Modifies AutoHotkey.exe to allow scripts to do the following even while UAC is enabled:
- Interact with windows of administrative programs without running the script as administrator.
- Use SendPlay.
- There are limitations; please read the post before using this script.
This script modifies the executable file's embedded manifest, then creates and installs a self-signed certificate and uses it to sign the file. It will prompt you for source and destination file. If you select the same file as both source and destination, a backup copy will be created; otherwise, the script will ask you if you want to register a "Run with UI Access" context menu item. Either way, the destination file must be in Program Files or a sub-directory.
Do not modify the executable which this script creates or updates, since that would invalidate its digital signature.
The executable will not run on any other system, unless you install the certificate used to sign the file. To do this on Windows Vista or 7, right click the executable file, click Properties, go to the Digital Signatures tab, double-click the signature, click View Certificate, then click Install Certificate and follow the prompts. If prompted to select a certificate store, choose Trusted Root Certificate Authorities.
CreateProcess fails - Attempting to launch the executable with CreateProcess results in failure - "The requested operation requires elevation." This isn't a problem for the Run command since it falls back to ShellExecuteEx, but it may affect other programs which try to launch AutoHotkey (including SciTE and perhaps other editors).
In the following, "UIA" means "UI Access".
ComObjActive/ComObjGet may fail. UIA programs are probably only able to access the active objects of other UIA programs, not regular programs. For example,
ComObjActive("Word.Application") will fail because Word is not marked for UI access. The reverse is also true: objects registered by UIA scripts can only be accessed by other UIA programs/scripts.
The script's own windows can't be automated by non-UIA programs/scripts. This isn't a problem if you run all your scripts with UI access. However, testing has shown that running a non-UIA script which uses a mouse hook (even as simple as
#InstallMouseHook) may prevent all mouse hotkeys from working when the mouse is pointing at a window owned by a UIA script, even hotkeys implemented by the UIA script itself. This might also apply to keyboard hooks, but I have been unable to confirm that. A workaround is to ensure UIA scripts are loaded last.
With User Account Control (UAC) enabled, most programs are prevented from interacting with any windows which are running at a higher privilege level. For AutoHotkey, this usually means that hotkeys and Send won't work with administrative programs unless the script is also run as administrator. Running a script as administrator is fairly simple; however, it has at least two significant drawbacks:
- The need to deal with a UAC prompt each time the script starts.
- Any programs the script launches also receive administrative privileges.
Microsoft's recommended solution is to flag the application as one that needs "UI access," with the following additional requirements:
- The executable must be digitally signed with a trusted certificate.
- The executable must be in \Program Files\ or \Windows\System32\.
(On my x64 system, \Program Files (x86)\ also seems to satisfy this requirement.)
This could be solved once and for all by signing AutoHotkey.exe before distribution, except for the following problems:
- Certificates signed by a trusted certificate authority cost money, and typically need to be renewed each year.
- If I were to buy a certificate and use it to sign AutoHotkey.exe, every time any script triggered a UAC prompt, my name would appear.
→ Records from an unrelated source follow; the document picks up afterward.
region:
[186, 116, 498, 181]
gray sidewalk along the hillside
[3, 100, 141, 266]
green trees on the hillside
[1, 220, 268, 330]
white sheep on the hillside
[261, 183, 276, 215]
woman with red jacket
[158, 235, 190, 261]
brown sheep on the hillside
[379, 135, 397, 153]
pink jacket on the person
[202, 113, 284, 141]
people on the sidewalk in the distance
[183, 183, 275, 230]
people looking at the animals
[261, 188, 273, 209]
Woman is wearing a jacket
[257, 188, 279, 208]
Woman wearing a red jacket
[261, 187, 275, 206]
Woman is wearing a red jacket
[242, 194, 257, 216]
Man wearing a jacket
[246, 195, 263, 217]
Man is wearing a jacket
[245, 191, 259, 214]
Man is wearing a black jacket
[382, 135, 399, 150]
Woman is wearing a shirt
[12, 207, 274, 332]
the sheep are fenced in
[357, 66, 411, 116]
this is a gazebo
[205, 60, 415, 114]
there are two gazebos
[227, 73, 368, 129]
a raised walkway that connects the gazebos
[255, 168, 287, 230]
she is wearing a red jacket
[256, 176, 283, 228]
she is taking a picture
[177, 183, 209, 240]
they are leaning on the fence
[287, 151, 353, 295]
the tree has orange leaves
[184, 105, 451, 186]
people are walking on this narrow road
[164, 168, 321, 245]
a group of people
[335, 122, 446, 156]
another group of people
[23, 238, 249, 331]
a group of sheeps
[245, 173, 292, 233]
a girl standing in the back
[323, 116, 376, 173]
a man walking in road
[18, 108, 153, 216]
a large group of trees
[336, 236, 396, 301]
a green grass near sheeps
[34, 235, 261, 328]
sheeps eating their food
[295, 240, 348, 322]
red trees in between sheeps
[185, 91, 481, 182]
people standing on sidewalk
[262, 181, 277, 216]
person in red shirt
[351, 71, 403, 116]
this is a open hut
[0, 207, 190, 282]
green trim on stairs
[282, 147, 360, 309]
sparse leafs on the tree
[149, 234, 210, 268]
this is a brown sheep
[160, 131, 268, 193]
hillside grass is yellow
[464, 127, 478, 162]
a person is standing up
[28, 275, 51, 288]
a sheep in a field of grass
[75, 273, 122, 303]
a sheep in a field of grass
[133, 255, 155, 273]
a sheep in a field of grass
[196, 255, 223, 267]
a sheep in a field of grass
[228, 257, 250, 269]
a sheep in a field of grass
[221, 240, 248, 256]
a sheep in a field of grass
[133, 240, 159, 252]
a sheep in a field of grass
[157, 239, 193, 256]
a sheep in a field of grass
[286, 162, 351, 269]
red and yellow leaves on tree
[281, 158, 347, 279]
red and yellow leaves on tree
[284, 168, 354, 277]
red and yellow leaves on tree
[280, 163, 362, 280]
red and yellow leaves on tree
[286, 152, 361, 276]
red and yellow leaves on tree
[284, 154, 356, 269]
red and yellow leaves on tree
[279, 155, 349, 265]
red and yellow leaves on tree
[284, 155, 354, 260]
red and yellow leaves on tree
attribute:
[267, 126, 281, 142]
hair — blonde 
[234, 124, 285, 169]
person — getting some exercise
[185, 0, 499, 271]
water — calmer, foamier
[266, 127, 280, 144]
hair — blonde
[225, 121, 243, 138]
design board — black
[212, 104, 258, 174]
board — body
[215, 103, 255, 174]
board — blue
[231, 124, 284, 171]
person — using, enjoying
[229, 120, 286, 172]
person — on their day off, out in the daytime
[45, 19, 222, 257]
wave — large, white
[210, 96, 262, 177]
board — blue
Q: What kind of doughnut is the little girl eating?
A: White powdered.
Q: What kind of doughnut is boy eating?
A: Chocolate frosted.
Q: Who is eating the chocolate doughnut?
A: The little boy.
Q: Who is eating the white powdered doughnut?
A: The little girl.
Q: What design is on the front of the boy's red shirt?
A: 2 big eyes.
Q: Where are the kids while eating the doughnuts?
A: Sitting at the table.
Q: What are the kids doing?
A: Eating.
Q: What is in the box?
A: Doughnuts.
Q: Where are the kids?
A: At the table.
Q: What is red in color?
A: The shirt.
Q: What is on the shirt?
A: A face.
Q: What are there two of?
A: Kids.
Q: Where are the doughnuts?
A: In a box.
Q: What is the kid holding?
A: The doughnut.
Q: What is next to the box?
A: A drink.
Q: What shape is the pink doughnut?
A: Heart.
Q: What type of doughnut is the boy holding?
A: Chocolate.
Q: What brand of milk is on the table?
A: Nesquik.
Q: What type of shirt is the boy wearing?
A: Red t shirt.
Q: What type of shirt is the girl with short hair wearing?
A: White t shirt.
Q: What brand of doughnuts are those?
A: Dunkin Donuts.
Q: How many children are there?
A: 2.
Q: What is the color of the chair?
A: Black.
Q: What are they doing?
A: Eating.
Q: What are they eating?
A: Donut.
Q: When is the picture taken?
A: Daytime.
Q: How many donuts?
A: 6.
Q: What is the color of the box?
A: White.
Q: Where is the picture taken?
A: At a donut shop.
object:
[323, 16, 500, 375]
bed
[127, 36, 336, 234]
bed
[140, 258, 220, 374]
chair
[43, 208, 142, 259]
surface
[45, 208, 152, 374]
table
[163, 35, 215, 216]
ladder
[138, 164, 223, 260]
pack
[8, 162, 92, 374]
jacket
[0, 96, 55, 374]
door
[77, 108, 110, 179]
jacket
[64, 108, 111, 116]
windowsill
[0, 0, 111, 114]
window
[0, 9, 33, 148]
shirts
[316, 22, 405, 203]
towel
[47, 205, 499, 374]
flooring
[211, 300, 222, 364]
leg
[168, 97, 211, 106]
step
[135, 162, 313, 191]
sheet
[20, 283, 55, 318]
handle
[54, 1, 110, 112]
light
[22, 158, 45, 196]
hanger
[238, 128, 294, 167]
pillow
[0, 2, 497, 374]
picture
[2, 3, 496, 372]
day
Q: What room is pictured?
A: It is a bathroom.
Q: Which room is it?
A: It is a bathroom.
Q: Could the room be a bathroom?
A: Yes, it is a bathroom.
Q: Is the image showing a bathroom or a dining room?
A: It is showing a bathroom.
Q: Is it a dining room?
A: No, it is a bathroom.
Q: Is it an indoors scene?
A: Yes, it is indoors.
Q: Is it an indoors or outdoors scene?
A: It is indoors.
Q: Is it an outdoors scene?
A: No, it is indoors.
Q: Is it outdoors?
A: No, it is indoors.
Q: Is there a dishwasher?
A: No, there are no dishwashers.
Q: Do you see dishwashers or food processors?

I would not like that (I will not be held accountable for the actions of scripts I did not write).
- If a self-signed certificate is used, it would need to be installed on each system before AutoHotkey.exe can run on that system.
- The several limitations listed above.
The script can be supplied with one or two filenames on the command line, in which case it will attempt to silently create or update the destination executable file. If the script has been run before, it will reuse the "AutoHotkey" certificate created by a prior run. This certificate can be found in the user's "Personal" certificate store.
I have not tested the script with AutoHotkey Basic. It will not run on AutoHotkey Basic, but running the script on AutoHotkey_L and selecting an AutoHotkey Basic EXE as input will probably work.
I have not tested this script with a compiled script as input. Without a commercial digital signature, it probably wouldn't be very useful since the resulting EXE would not be very portable. However, it should work if given a script compiled with AutoHotkey_L v1.1.01 or later.